The nine representative E. coli isolates, S1–S9, were submitted to the E. coli Reference Center at The Pennsylvania State University for serotype testing, which included O and H typing as well as PCR analyses for heat-labile enterotoxin (elt), heat stable enterotoxins A and B (estA and estB), Shiga toxins 1 and 2 (stx1 and stx2), cytotoxic necrotizing factor 1 and 2 (cnf1 and cnf2), and intimin gamma (eae).

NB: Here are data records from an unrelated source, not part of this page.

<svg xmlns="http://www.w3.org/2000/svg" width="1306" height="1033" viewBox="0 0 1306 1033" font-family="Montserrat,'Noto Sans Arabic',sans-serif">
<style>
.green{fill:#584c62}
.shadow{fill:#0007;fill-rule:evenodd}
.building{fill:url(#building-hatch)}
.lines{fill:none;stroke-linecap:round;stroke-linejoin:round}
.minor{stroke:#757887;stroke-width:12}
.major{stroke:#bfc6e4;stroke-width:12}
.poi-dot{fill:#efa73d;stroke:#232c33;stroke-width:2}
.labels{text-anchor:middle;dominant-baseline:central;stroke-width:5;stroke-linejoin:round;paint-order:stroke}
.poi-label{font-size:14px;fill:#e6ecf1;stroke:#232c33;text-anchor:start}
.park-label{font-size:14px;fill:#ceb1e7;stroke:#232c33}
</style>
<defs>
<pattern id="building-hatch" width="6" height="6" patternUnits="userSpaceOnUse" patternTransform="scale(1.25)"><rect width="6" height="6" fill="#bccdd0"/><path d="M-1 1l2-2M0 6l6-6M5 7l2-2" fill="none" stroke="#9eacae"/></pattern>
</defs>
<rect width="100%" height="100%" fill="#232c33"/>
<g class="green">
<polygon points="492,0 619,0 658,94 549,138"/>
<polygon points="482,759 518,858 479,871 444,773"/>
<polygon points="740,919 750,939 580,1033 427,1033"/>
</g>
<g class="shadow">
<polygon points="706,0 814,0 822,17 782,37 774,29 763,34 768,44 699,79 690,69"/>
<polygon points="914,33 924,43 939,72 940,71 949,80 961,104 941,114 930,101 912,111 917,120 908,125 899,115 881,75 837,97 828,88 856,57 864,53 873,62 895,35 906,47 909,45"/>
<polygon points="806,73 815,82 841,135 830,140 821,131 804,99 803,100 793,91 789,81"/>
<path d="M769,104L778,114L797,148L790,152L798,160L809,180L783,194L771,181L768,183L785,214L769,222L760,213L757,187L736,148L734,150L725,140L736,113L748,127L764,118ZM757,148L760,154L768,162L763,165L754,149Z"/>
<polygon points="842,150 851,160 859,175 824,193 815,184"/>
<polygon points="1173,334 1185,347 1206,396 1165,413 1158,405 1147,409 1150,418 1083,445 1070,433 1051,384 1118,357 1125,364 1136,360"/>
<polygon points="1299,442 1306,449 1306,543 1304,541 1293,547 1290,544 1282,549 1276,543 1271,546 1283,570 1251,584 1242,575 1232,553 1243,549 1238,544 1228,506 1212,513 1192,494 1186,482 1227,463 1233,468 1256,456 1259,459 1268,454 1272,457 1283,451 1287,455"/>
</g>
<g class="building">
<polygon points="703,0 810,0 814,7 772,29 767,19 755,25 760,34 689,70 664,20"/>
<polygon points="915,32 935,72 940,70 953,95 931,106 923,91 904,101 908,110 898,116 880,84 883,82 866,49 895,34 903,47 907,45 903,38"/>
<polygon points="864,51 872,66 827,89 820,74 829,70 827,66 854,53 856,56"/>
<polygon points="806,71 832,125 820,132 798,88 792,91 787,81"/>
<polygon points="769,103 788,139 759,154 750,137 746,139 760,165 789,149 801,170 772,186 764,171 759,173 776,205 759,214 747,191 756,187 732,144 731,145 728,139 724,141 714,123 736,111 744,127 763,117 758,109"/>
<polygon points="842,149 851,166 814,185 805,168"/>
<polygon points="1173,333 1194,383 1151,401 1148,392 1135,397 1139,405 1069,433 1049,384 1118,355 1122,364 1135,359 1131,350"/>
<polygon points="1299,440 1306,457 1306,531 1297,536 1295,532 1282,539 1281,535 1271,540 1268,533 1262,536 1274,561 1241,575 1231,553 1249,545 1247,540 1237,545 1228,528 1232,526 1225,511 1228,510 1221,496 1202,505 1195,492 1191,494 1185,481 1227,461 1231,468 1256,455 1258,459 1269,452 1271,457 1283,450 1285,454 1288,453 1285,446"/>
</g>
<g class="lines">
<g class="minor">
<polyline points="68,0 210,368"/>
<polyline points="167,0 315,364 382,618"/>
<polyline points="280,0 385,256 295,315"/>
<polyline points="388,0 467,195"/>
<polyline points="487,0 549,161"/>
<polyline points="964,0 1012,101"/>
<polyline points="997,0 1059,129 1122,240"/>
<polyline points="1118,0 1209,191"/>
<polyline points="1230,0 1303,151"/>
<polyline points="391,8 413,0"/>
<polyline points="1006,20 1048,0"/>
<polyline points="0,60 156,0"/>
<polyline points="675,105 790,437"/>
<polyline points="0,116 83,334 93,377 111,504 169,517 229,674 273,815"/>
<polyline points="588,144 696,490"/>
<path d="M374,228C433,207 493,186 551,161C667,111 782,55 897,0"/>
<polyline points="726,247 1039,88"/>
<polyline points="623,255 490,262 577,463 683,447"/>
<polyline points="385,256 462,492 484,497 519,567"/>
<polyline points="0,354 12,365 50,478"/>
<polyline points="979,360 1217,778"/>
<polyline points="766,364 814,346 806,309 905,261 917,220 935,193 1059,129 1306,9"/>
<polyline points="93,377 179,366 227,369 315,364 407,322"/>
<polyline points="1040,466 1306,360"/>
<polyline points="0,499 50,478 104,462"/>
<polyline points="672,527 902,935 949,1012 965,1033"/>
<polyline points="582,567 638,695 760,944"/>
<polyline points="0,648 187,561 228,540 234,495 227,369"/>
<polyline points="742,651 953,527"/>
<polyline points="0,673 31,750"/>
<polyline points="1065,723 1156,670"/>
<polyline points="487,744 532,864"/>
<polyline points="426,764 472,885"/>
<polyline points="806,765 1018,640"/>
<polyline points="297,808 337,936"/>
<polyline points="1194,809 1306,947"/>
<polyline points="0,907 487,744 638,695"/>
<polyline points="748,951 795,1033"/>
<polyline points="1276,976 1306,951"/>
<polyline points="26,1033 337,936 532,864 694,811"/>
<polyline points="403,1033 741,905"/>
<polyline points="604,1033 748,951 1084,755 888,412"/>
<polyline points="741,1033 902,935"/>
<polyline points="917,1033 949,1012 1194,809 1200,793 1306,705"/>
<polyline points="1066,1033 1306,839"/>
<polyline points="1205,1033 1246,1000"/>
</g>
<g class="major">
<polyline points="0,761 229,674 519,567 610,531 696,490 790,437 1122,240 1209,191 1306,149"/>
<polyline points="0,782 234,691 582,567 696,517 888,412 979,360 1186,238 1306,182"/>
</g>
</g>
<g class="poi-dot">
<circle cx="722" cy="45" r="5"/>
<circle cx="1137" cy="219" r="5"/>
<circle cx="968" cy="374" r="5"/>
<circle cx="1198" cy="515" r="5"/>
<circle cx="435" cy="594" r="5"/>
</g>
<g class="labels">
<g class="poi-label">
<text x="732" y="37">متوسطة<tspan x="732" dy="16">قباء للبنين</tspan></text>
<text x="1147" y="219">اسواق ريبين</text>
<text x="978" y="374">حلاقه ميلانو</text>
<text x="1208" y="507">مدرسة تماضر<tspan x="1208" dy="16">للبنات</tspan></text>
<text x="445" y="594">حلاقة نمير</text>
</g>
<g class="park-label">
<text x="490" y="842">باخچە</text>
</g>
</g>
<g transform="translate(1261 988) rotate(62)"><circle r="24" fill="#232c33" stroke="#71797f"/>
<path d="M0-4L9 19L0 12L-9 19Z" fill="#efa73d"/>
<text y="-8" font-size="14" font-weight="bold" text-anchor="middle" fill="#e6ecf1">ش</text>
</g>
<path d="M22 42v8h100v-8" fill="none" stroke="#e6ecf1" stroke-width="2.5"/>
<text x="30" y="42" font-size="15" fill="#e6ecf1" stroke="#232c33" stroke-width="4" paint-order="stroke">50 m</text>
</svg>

Draft genome sequencing and comparative analysis

Genomic DNA was isolated using the High Pure PCR Template Preparation Kit (Roche Molecular Biochemicals, Indianapolis, IN) following the manufacturer’s protocol for bacterial cell samples. DNA libraries were prepared using the QIAseq FX DNA Library Kit (Qiagen, Valencia, CA) following the manufacturer’s protocol for 500 bp fragments. DNA libraries were sequenced using 2 × 300 bp paired-end reads by Illumina MiSeq by the MIT BioMicro Center. Raw sequenced reads were decontaminated of adapter sequences and quality trimmed to a Phred quality score (Q) ≥ 10 using BBDuk from the BBMap package version 38.34 (http://sourceforge.net/projects/bbmap/). Decontaminated reads were then assembled into contigs with SPAdes followed by genome annotation with RAST, both services hosted by PATRIC52 .Sequences encoding putative virulence factor and antibiotic-resistance genes were identified using PathogenFinder 1.153, VirulenceFinder 2.054, and ResFinder 3.255 using the 90% identity and 60% minimum length threshold parameters, as described previously26. Syntenic relationships of pks genes and the hlyCABD-cnf1 operon between genomes were determined with SimpleSynteny v1.456, as described previously26. The “Similar Genome Finder” tool, hosted by PATRIC52, was used to identify E. coli genomes that were related to the marmoset E. coli isolate genomes. Sequences have been deposited in GenBank under the following accession numbers JAADCB000000000, JAADBZ000000000, JAADCA000000000, JAADCC000000000, and JAADBY000000000 for isolates S1, S3, S4, S5, and S8, respectively (Table 2).

Statistical analysis

A webtool was used to calculate expected contingency tables and to perform 2-tailed Fisher exact tests to evaluate categorical data with small group sizes. Differences were determined between categories of virulence factor, phylogroup, and API code, among the three marmoset colonies and taking into account marmoset age, sex and health status57. Statistical significance was set at a P value of less than 0.05.

Data availability

The datasets generated during and/or analyzed during the current study are available from the corresponding author on reasonable request.